Jenni Wiener, Campus Editor

All the talk about “charter universities” has raised a ruckus around the campus of Miami University.

A group of faculty, staff, students, community members and representatives from other public universities, including the University of Cincinnati, gathered at a “teach-in” April 7 to discuss the ramifications of Miami’s potential to be a “charter university.”

Becoming a “charter university” entails less state funding of the public university in exchange for less regulation by the state. This is basically a form of privatization of public universities, according to Kathleen Knight- Abowitz, professor of education at Miami.

With less money from the state, the university has two options: finding funds somewhere else or operating the university with less money, said Professor Richard Quantz.

“Every year the state informs the university of the maximum amount they are allowed to raise tuition,” Quantz said. “If that regulation were to be taken away, then the university would be permitted to raise its tuition as much as it thought it could get away with in the marketplace.”

He went on to say there is also a rule regulating the number of students on the Oxford campus. Without this cap, there could potentially be bigger class sizes and more students.

Another way to make up for the lack of funding would be to pay the labor less, reduce benefits or eliminate jobs, Quantz said.

“We regulate for one of two reasons either to protect the public’s interest or to protect the vulnerable,” Quantz said.
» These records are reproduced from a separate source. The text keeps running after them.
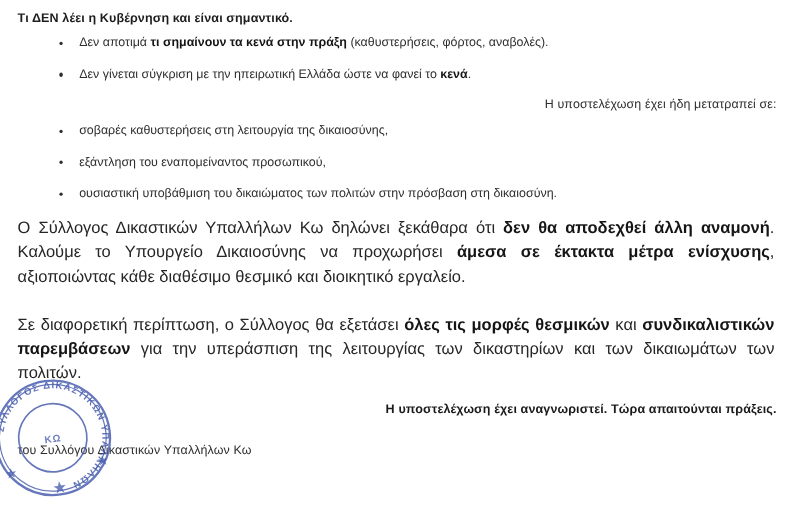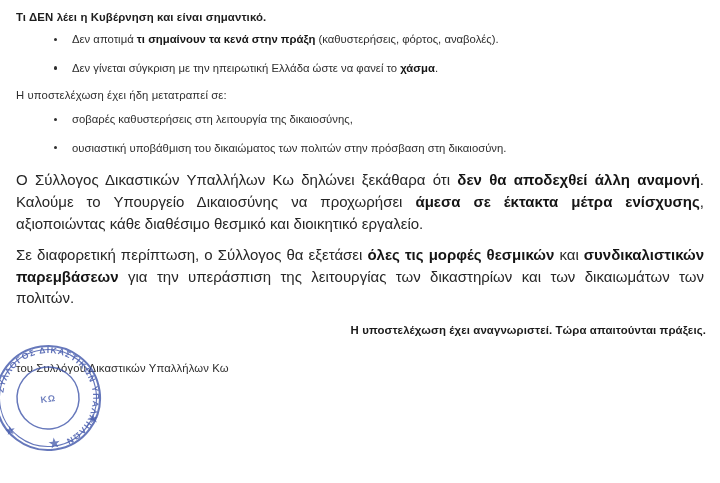"χάσμα" b { text: χάσμα -> κενά }
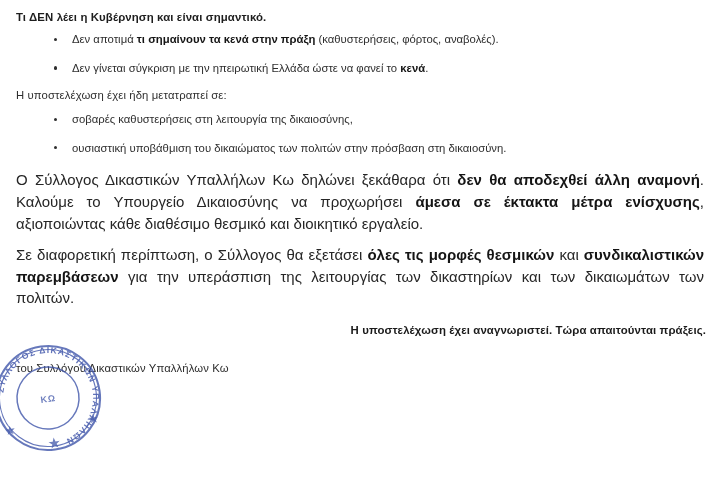"Η υποστελέχωση έχει ήδη μετατραπεί" .intro-line { text-align: none -> right }
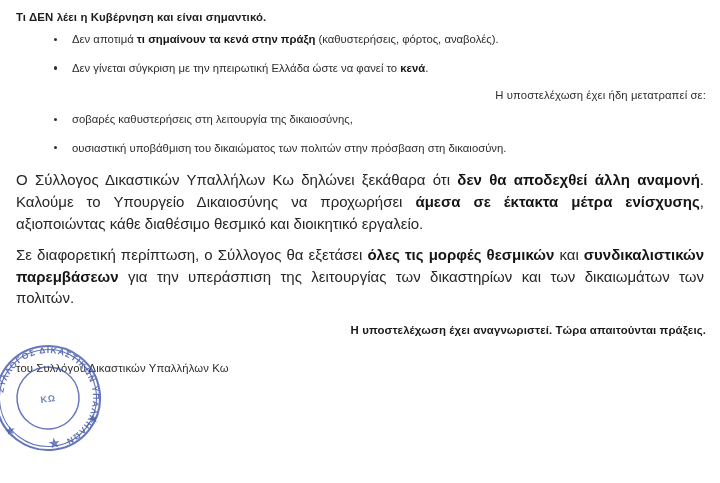"εξάντληση του εναπομείναντος προσωπικού," li.bullet-item { html: none -> <li> <span></span> <span><span>εξάντληση του εναπομείναντος προσωπικού,</span></span> </li> }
Teaching Associate Brent Johnson said the idea of “charter schools,” meaning elementary schools, middle schools and high schools, is 25 to 30 years old. It was originally proposed, “to best experiment with teaching techniques and increase students’ scores,” Johnson said. The founder wanted to do away with bureaucracy that would hold back the

learning process.

Today, 8 percent of students in the United States attend charter schools. However, according to Johnson, the motive has changed.

“It used to be a collaborative effort but now is a competitive effort between the public school and the charter,” Johnson said. “Based on data, reports and information that compares the two types of schools and students, there is little to no difference. Outcomes seem to favor the traditional school. We haven’t seen the results we have been promised.”

The state of Virginia has a charter-type system now, instituted six years ago, said Knight-Abowitz. Virginia Commonwealth University (VCU) is one of the few “charter universities” in the United States and experienced a 24 percent tuition increase this past year.

“A public university means shared problems and interests,” Knight-Abowitz said. “It should serve the public and be affordable.”

Professor Dennis Carlson and Associate Professor Denise Baszile agreed action needs to be taken against “charter universities.”

“We are in difficult times right now,” Baszile said. “I encourage students and faculty to think of what it means to be

activist and part of a university. ‘Charter universities’ puts a public institution’s obligation to students at stake.”

As of now, the “charter universities” is a part of the budget bill presented by Ohio Governor John Kasich. David Creamer, vice president of finance and business services, said he doesn’t expect the bill to pass before late June.

“This idea of ‘charter universities’ is still very poorly defined,” Creamer said. “The plan within the bill doesn’t describe how it will work.”

Depending on the details, Miami will evaluate and assess the plan to see what changes will be needed to accomplish it, Creamer said.

President David Hodge said he is keen on regulatory reform and becoming a charter university could help to make Miami more autonomous with less red tape.

“We would like to explore the possibilities,” Hodge said. “We will look at it very carefully. It will be debated. I encourage participation in a study to see where we are.”

According to Hodge, construction reform regulations by the state are outdated and cost the university tens of millions of dollars. By becoming a charter university, Miami could save money by not having to follow these expensive regulations.

“Whether or not we become a charter university, we will continue to press for the greater ability to do what we need to do,” Hodge said. “For example, we are currently working on renovating residence halls. Without state regulations, 15 to 30 percent could be saved in building costs.”

Hodge said Miami gets less money from the state each year anyway. Chartering could allow Miami to do better with what it gets.

“We are not trading less funding for more freedom,” Hodge said. “We already have less money, we want to use it effectively. Charter universities may be a way to make Miami more agile to fulfill our mission better.”

The option of becoming a charter university may be more attractive if the funding from Ohio eventually bottoms out, Creamer said.

“We feel the quality and management of the university is at a high level,” Creamer said. “There is nothing to indicate how much funding will be lost if we partake in chartering. The loss of funding is unattractive unless there is a lot of freedom. The funding helps us make education affordable and valuable for our students.”

The teach-in resulted in a plan for action against Miami becoming a charter university, which includes provisions for confronting the administration and urging them to look at Miami’s problems and the budget, ensuring that tuition is affordable and developing labor sustainability, among others.

The group’s mission statement is: “We want public universities to be more for the public.”